Great article. I hear people say things like this and I just laugh. It’s like they expect that just because a company has a great track record that they will never have a flop. From what I have heard and seen, the Pixar acquisition under Disney changed very little in terms of Pixar’s film catalog. In some sense it was a win-win for both companies by bringing together more talent and resources for better things.
I know I (and my family) are in the minority of “critical” viewers in that we really enjoyed Cars 2. We enjoyed it for what it was…a cheesy and fun adventure film. Granted, we’re huge fans of the “spy movie” genre with a full collection of the James Bond library and so that helped influence our enjoyment. But we have also legitimately enjoyed all of the other Pixar films we’ve seen (though we haven’t seen them all) both before and after full Disney acquisition (it should be remembered that Disney was involved with Pixar even before fully acquiring them).
Expecting a film company to have nothing but success for their entire catalog is like expecting a great baseball star to hit nothing but home runs or a champion chef to never have a soufflé fall flat.
“The Atlantic implies many of Pixar’s movies are simply being made to renew an interest in theme park attractions across Disney’s parks”
>> Well, don’t they have a strong grasp of the obvious? Must come from working with their hands.
In 1984, Roy E. Disney said the following when he resigned (as shown in the documentary, Waking Sleeping Beauty), wow, Duh.

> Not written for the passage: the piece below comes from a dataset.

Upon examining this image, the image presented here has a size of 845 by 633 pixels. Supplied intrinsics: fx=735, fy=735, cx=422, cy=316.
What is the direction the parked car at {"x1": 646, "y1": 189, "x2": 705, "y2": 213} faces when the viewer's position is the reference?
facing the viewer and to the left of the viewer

“The real heartbeat of this company– was, is and will always be the film business. Because from the film business comes the ideas that then generate new things in the parks, new promotions, new, a kind of a, a sense of continuing newest about the company in general … they told me, we really don’t even need it (film business) anyway, well that gave me all sort of (pounds chest) problems, because, I remember saying at one point, well if you really think that way then what you’re doing is running a museum.”

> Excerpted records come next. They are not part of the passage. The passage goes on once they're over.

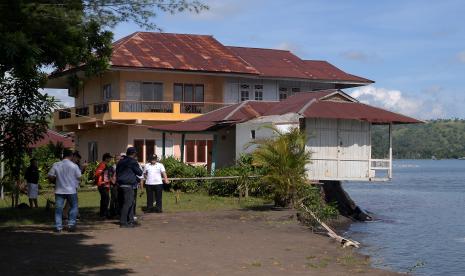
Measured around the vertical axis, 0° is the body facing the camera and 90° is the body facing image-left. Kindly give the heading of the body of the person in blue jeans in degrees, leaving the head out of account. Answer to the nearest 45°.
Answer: approximately 180°

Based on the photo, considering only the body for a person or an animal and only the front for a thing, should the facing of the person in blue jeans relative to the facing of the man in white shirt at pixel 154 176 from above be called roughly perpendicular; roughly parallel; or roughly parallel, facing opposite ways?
roughly parallel, facing opposite ways

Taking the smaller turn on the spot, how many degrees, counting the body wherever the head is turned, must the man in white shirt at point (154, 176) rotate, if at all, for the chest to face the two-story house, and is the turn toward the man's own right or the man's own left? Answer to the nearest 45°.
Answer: approximately 180°

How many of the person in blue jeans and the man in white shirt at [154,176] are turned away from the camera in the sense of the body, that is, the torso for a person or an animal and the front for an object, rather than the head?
1

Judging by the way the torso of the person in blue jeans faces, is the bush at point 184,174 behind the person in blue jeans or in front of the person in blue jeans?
in front

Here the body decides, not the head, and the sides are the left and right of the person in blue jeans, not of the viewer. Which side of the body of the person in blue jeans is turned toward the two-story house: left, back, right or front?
front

Great retort to the article from the Atlantic. And if I can add…look what Pixar has done to the resurgence of Disney films. Disney was in a slump and was revived under Pixar’s tutelage. Pixar’s very own John Lasseter is the CCO of Pixar and Walt Dinsey Animation and a Principal Creative Director for Imagineering.

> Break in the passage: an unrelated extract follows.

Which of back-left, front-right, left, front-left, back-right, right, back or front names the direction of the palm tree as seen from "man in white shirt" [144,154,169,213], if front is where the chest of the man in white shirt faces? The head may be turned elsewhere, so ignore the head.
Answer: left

I agreed with the Atlantic article. When he called Brave a disappointment, he was referring to the story, not the box office numbers (and, for me, it was, indeed, a disappointment.) And Brave should not have even won that Oscar, it should have gone to Wreck-It Ralph. Moreover, that article isn’t the first I’ve read that handed at the idea that Pixar had maybe greenlit certain sequels due to the merchandise sales (a perspective that I’m more than inclined to embrace when it comes to the Cars franchise.) I’m a HUGE fan of the first several Pixar movies. I think Toy Story 2 is even better than the first one, and that movie, along with Monsters, Inc. and The Incredibles are literally at the top of my list of my favorite movies of all-time ( I’m 26 years old, if you’re wondering; I was 5 when Toy Stoty was released.), but that doesn’t mean I won’t acknowledge the fact that I think Pixar has fallen off creatively. And it’s not because they keep making sequels, its because the sequels, as well as thr original films that have come out the past 7-ish years have not been good (aside from Inside Out). I make a point of seeing all the major Disney movies in theaters, but I have no intention whatsoever of seeing Cars 3, and I will see Coco, but my expectations aren’t high. I don’t know if the slump in the quality of the movies has anything to do with their acquisition by Disney or not, but you definite cannot compare their most recent works to their earlier ones.